The multivariate analysis revealed that in addition to the time interval and type of surgery, sex and age were also associated with survival; other factors, including the tumor site relationship, histological type and more than three tumors, exhibited no relationship with survival. These results were consistent with other studies that clarified only one or two factors using smaller case series. For example, Finley et al. [21] demonstrated that female sex was an independent factor for improved survival and that the survival outcome was independent of the tumor site location. Moreover, Jiang et al. [22] indicated that survival might not correlate with histological type, and Zhang et al. [23] showed that more than three tumors would not affect long-term survival.

In our study, a BP neural network was applied as a deep learning (one of artificial intelligence) [24] method to assess these factors. The BP neural network can theoretically approximate any nonlinear continuous function under the conditions of a reasonable structure and appropriate weights. We used the first 200 samples as the test dataset and found that the accuracy of the BP neural network was approximately 98%. We further verified these independent prognostic factors through the test. When there is a lack of prospective and randomized studies on a given population, the use of a large sample size and deep learning can improve the quality of the evidence, which will provide valuable suggestions for surgeons to manage patients.
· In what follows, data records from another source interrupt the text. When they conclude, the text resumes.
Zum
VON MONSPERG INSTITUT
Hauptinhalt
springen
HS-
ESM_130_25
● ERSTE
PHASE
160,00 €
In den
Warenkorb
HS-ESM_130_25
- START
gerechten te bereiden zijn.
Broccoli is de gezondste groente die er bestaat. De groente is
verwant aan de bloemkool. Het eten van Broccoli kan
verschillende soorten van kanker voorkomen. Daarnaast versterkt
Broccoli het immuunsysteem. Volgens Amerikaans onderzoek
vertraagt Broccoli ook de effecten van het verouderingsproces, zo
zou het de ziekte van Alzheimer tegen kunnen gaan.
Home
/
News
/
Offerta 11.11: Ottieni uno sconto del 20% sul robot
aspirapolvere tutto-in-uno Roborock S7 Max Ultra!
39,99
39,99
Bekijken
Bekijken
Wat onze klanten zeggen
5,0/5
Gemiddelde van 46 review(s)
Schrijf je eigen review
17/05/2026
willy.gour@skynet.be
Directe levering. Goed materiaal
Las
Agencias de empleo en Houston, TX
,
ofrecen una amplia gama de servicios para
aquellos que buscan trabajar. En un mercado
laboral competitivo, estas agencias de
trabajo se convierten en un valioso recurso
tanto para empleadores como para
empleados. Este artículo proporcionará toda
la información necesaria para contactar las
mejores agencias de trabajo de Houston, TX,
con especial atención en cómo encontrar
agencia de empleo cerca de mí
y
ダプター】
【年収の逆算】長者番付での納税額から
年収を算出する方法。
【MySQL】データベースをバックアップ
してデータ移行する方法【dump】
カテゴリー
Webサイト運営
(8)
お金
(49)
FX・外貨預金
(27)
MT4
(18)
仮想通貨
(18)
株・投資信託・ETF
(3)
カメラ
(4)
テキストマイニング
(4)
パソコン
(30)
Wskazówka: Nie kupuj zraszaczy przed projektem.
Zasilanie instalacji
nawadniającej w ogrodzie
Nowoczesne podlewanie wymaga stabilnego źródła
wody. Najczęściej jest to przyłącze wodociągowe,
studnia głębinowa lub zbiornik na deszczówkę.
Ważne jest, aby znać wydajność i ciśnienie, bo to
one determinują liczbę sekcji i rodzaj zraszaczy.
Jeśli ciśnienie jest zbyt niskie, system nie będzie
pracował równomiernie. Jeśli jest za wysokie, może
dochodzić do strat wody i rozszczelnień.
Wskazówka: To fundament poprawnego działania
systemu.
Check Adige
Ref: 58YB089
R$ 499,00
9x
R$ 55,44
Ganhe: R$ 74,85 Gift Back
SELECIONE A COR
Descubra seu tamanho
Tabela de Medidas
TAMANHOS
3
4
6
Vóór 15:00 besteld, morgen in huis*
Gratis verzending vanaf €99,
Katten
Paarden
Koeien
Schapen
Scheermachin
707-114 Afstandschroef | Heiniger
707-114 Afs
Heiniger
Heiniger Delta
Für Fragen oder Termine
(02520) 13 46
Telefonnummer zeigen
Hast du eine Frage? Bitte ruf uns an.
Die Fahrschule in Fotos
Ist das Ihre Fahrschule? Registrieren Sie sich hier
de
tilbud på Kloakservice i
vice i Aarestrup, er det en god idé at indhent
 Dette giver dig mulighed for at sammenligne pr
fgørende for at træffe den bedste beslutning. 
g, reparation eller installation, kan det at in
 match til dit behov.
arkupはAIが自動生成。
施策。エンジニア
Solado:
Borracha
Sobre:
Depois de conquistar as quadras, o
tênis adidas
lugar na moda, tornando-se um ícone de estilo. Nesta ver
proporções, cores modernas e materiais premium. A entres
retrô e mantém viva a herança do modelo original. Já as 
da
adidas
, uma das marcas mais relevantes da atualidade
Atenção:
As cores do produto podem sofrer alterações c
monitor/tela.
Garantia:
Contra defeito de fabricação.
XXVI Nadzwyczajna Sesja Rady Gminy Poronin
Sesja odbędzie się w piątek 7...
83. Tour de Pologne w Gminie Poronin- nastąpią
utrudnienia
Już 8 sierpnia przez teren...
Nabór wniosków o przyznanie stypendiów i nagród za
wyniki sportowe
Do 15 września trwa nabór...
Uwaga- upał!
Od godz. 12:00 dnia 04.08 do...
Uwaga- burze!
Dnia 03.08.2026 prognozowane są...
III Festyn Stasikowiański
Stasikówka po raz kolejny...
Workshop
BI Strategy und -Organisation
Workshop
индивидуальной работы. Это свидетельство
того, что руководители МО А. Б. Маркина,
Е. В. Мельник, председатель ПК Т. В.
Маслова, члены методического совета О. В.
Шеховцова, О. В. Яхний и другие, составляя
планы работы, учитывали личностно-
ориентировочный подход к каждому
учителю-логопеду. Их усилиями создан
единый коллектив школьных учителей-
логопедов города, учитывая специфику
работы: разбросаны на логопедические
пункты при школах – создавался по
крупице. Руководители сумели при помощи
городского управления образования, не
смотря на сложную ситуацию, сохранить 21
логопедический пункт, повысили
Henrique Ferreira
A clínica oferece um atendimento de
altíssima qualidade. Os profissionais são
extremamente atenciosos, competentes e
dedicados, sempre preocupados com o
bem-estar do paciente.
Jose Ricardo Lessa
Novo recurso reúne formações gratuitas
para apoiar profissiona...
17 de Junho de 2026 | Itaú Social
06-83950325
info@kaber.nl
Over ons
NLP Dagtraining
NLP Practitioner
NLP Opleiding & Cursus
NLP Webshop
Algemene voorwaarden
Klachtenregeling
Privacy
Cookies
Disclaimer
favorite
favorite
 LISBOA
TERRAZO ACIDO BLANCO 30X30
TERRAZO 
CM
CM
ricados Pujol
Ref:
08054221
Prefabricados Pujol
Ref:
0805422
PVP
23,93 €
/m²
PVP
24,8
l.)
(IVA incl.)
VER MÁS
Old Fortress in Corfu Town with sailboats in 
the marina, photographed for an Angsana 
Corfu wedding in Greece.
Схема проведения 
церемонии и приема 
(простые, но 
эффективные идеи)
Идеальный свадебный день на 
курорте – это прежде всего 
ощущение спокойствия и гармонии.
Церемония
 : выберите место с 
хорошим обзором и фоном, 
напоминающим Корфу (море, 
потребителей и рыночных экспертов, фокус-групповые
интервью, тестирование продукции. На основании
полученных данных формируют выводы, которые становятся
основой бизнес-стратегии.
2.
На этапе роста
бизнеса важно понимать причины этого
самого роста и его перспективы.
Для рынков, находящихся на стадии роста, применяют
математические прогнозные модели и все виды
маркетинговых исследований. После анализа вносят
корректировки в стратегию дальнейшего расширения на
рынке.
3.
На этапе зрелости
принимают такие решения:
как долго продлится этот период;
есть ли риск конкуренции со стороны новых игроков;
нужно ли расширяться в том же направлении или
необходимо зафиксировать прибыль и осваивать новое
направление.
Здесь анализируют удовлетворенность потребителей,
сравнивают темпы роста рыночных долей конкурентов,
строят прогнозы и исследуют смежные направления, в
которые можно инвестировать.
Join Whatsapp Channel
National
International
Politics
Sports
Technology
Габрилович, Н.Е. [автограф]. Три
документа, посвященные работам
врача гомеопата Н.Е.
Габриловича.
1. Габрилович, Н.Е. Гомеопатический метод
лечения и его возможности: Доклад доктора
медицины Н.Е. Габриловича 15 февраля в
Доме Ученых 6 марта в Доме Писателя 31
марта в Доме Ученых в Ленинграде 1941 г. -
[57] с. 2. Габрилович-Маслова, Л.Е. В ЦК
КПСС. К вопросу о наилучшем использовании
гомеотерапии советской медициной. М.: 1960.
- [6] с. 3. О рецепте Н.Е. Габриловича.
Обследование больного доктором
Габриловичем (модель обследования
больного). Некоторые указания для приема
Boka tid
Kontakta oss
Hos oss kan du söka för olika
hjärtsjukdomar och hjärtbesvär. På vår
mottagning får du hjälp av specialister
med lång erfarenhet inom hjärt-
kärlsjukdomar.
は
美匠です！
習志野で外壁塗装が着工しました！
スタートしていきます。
There are three limitations to this study. The first and major limitation is that this was a retrospective study. Although a large sample size and deep learning can provide relatively high-quality evidence, the SEER database does not record the criteria (for example: comorbidities and preserved pulmonary function) used for the selection of patients for surgery or for choosing the surgical strategy (or example: minimally invasive or open approach); therefore, selection bias cannot be eliminated. Second, lymph node permeation is the major origin of relapse for patients who receive sublobectomy in clinical early-stage NSCLC [25]. However, it is difficult to take this factor into consideration preoperatively to determine the indication for lobectomy or sublobectomy in a retrospective study. The authors believe that intraoperative pathologic N1 node assessment should be performed in patients who underwent sublobectomy. If positive, the surgical procedure was converted to lobectomy. Third, the detection of ground-glass opacity (GGO)-dominant adenocarcinoma has increased in recent years, and it is believed that patients with GGO-dominant tumors will have good long-term survival outcomes. Some studies have suggested that for tumor sizes less than 2 cm and GGO dominant (exceeding 50%) adenocarcinoma, sublobar resection may provide outcomes similar to those of lobectomy [26, 27], but further studies are needed to verify this conclusion. However, the rate of GGO is not reported in the SEER database, and we hope that these data will be provided in the future.

Conclusion

In conclusion, lobectomy for the first primary tumor followed by sublobectomy for the second primary tumor may represent a beneficial therapeutic approach. If the DFI exceeds 24 months, the second primary tumor will have no influence on the natural course for patients diagnosed with a first primary NSCLC. In the first 24 months, close and careful follow-up is important for patients who have primary NSCLC.